Cientistas descobrem um novo tipo de bioquímico que pode estar em toda a vida na Terra

Membranas celulares caóticas (com glicolipídeos em amarelo). (Juan Gaertner / Science Photo Library / Getty Images)

A maravilhosa bagunça de moléculas que constituem os seres vivos é tão complexa que os biólogos negligenciaram uma classe inteira delas – até agora. Essa parte perdida da bioquímica não é rara nem difícil de encontrar; é só que ninguém pensou em procurá-lo antes.

“Esta é uma descoberta impressionante de uma classe inteiramente nova de biomoléculas”, disse a bioquímica de Stanford Carolyn Bertozzi.

“É realmente uma bomba, porque a descoberta sugere que existem vias biomoleculares na célula que são completamente desconhecidas para nós.”

Os biólogos têm uma compreensão bastante boa de nossos principais blocos de construção moleculares. Você tem carboidratos (como amido), lipídios (gorduras), ácidos nucléicos (DNA) e proteínas (músculos).

Estes são divididos em subtipos; por exemplo, celulose e açúcares são carboidratos. Depois, há combinações entre esses grupos, como quando açúcares diferentes se combinam com lipídios em uma hemácia, formando os tipos sanguíneos ABO.

Os glicanos são cadeias de moléculas de açúcar que podem se prender às gorduras e proteínas em um processo chamado glicosilação, ajudando seu transporte através de uma célula ou dobrando-se nas formas corretas para seu propósito. Eles estão envolvidos em muitos processos fundamentais da biologia, desde o desenvolvimento de embriões até o reconhecimento de patógenos.

Os pesquisadores, liderados pelo bioquímico Ryan Flynn, agora no Hospital Infantil de Boston, descobriram que os glicanos também podem se ligar a RNAs não codificantes.

Isso foi uma surpresa porque se pensava que o RNA funcionava apenas dentro das células – dentro de seu núcleo e fluido – enquanto os glicanos são geralmente separados deles por membranas nas pequenas organelas de uma célula ou na superfície da célula.
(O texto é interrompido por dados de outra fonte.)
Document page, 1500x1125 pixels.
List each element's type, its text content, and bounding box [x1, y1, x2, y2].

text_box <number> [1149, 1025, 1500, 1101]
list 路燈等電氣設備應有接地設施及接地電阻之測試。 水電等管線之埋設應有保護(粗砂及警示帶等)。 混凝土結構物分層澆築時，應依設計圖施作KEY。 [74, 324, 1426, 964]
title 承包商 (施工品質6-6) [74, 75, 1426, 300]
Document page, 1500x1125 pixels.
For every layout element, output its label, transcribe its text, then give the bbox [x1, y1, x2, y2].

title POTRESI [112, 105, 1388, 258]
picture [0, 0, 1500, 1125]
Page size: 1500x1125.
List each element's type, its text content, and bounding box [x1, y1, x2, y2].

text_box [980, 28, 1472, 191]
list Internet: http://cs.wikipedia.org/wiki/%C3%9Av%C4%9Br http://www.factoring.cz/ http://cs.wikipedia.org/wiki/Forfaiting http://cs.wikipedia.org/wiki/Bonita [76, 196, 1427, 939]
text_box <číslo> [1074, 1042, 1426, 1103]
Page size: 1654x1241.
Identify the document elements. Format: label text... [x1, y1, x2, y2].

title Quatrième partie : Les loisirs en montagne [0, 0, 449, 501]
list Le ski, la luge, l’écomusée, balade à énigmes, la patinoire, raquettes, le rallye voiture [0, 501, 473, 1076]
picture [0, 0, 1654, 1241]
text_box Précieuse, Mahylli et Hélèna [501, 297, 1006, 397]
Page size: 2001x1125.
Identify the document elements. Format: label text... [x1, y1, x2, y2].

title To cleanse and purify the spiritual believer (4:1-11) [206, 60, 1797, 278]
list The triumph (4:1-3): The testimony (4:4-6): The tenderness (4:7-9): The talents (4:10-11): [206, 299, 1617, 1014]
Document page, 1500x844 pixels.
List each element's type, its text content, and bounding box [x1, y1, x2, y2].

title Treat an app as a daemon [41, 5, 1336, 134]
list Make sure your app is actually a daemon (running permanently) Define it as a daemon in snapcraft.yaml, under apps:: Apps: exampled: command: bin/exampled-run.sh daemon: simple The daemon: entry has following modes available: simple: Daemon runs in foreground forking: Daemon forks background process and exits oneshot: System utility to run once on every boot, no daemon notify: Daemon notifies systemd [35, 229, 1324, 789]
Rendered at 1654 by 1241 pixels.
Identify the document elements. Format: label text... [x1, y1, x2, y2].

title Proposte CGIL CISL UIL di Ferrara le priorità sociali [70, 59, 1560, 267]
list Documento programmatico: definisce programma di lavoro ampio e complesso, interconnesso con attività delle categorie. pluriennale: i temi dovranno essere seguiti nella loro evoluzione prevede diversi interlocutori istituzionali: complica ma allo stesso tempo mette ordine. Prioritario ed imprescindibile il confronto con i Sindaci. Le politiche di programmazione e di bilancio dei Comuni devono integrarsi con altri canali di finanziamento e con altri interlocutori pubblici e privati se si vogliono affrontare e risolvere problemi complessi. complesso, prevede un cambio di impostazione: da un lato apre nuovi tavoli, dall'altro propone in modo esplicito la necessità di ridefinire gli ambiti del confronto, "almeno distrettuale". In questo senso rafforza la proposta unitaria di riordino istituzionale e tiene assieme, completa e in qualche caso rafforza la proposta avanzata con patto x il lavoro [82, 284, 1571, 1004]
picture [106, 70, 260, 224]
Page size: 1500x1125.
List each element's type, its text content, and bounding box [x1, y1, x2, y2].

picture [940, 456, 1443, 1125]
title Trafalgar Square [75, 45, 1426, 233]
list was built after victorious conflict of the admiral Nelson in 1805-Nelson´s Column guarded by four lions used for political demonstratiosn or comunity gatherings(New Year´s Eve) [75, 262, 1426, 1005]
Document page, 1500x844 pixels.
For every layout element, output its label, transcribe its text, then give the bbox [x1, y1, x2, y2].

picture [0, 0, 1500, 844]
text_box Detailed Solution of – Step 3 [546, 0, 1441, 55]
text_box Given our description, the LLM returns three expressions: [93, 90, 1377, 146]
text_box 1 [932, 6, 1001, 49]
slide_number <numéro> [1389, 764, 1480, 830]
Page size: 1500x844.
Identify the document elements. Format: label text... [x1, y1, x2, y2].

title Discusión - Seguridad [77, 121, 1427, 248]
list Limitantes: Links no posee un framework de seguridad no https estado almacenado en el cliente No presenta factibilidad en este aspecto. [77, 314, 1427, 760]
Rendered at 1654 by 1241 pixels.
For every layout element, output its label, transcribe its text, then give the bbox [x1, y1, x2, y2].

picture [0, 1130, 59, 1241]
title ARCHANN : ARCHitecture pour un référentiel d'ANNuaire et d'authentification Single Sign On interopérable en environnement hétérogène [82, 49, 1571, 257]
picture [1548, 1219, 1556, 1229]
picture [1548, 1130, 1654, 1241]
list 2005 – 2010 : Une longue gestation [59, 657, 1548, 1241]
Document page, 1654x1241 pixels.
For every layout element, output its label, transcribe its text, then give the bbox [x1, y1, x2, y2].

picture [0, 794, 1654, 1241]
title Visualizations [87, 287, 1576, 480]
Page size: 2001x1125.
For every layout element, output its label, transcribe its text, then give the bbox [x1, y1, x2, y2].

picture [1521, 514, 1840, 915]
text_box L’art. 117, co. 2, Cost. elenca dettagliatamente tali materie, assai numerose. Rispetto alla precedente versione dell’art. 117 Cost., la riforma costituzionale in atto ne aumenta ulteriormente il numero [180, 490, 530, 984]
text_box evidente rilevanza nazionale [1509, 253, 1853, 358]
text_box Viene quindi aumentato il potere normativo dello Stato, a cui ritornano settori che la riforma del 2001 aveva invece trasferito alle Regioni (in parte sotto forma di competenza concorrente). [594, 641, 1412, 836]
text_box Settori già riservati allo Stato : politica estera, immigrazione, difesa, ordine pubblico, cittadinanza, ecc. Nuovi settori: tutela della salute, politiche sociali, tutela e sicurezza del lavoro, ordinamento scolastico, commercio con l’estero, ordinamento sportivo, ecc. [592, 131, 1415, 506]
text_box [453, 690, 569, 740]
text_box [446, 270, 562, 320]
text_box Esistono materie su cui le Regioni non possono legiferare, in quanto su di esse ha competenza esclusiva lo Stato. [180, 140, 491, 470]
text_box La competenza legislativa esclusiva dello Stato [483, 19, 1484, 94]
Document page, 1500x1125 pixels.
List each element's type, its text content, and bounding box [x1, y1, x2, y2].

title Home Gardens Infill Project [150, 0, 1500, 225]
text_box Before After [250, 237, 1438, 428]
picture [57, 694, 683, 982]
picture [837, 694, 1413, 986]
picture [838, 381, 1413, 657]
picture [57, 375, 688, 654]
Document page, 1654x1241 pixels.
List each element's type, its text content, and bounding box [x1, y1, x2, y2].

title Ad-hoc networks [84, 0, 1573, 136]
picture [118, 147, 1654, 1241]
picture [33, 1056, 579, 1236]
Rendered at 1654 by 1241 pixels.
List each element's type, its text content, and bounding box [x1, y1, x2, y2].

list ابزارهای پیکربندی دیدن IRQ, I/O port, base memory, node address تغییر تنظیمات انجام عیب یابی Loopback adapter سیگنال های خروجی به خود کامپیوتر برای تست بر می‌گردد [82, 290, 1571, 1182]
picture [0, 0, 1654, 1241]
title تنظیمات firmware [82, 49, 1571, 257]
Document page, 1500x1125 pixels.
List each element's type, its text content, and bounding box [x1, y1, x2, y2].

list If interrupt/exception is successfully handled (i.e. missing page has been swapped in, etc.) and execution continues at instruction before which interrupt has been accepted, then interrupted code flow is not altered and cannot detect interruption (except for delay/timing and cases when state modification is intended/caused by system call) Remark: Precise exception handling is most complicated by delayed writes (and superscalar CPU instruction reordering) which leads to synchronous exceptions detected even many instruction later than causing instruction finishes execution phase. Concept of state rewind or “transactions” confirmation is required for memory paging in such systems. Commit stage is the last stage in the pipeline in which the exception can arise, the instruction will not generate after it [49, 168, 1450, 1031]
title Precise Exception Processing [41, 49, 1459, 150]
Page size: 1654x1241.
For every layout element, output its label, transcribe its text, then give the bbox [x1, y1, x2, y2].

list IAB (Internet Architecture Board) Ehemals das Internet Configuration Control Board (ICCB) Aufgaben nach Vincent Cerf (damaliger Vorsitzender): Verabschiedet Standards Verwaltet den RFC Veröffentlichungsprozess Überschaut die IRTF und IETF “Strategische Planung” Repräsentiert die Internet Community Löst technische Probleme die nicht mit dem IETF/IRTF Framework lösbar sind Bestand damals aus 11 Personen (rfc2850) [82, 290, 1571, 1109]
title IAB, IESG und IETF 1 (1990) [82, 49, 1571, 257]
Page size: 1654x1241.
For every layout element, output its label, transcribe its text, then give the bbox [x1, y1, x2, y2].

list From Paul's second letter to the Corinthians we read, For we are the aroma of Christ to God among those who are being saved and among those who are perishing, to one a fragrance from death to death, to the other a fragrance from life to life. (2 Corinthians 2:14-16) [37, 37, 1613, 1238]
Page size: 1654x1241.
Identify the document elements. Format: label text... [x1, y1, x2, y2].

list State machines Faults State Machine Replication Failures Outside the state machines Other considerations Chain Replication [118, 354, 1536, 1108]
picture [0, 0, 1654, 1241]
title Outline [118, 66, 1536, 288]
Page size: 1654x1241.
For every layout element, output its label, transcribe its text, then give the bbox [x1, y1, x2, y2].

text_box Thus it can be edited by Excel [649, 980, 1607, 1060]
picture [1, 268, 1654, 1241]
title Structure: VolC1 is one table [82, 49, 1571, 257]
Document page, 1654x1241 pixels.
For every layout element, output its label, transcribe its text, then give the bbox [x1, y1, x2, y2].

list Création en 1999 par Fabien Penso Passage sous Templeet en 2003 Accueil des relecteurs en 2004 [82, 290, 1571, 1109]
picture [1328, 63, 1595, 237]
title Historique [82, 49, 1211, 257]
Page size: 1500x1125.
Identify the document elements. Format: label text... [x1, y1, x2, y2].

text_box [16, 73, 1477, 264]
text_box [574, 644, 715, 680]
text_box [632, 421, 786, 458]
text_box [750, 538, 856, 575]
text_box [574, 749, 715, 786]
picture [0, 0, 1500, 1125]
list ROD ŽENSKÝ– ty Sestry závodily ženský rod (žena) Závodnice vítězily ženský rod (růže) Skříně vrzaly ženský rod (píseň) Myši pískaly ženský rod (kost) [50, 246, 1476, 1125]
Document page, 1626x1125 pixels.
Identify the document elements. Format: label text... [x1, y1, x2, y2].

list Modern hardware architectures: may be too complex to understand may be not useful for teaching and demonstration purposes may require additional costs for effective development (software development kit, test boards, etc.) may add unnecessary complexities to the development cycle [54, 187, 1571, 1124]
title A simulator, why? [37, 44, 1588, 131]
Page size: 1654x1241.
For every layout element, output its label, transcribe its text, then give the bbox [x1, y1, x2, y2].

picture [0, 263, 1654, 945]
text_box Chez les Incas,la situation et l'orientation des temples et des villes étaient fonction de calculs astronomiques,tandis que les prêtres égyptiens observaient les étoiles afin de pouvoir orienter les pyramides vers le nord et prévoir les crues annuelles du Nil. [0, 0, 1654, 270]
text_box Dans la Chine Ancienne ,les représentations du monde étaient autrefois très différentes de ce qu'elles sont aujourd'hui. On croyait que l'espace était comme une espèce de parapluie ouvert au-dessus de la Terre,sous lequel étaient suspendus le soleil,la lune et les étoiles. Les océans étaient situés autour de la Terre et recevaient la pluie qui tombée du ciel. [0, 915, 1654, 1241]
“O RNA e os glicanos vivem em dois mundos separados, se você acreditar nos livros didáticos”, disse Bertozzi.

Três produtos da glicólise, incluindo o recém-descoberto glycoRNA. (Ryan Flynn)

Eles resolveram isso marcando as moléculas de glicol com ácido siálico em células de laboratório e extraindo o RNA. Com certeza, parte do RNA purificado tinha um revestimento de açúcar marcado com ácido siálico.

A equipe então encontrou o glycoRNA dentro de cada célula que eles verificaram – em humanos, camundongos, hamsters e peixes-zebra – espécies separadas por centenas de milhões de anos de evolução. Isso sugere que essas moléculas podem ter algum tipo de função biológica importante que foi preservada ao longo da vida na Terra.

Comparando os bits de RNA de glicoRNA com bancos de dados de RNA, Flynn e colegas também descobriram que algumas dessas moléculas combinam com RNAs ligados a doenças.

“Alguns dos RNAs modificados por glicanos para formar glicoRNA têm uma história sórdida de associação com doenças autoimunes”, explicou Bertozzi.

Anteriormente, pensava-se que esses pedaços de RNA eram em sua maioria inacessíveis ao nosso sistema imunológico porque estavam guardados com segurança dentro de nossas células e apenas liberados através da morte celular.

“Descobrimos que os glicoRNAs estão na superfície da célula, assim como as proteínas e os lipídios”, disse Flynn a Nancy Fliesler, do Boston Children’s Hospital.

“Isso é empolgante porque significa que os glicoRNAs podem participar diretamente na comunicação célula-a-célula. Isso era considerado proibido para os RNAs, que não se pensava que desempenhassem um papel na superfície celular.”

A capacidade dos glicanos de se ligar diretamente ao RNA parece improvável, então a equipe suspeita que haja uma terceira molécula muito pequena agindo como cola.

Eles apontam que nem todos os glicanos contêm ácido siálico – que eles usaram para detectar o glicoRNA – então eles provavelmente perderam mais espécies para descobrir dentro desta classe molecular.

“Quando você encontra algo novo como esses glycoRNAs, há muitas perguntas a serem feitas”, disse Flynn.

Embora as funções dos glicoRNAs ainda sejam um mistério, sua descoberta provavelmente levará a muito mais respostas em breve, possivelmente sobre o problemático sistema imunológico de algumas pessoas.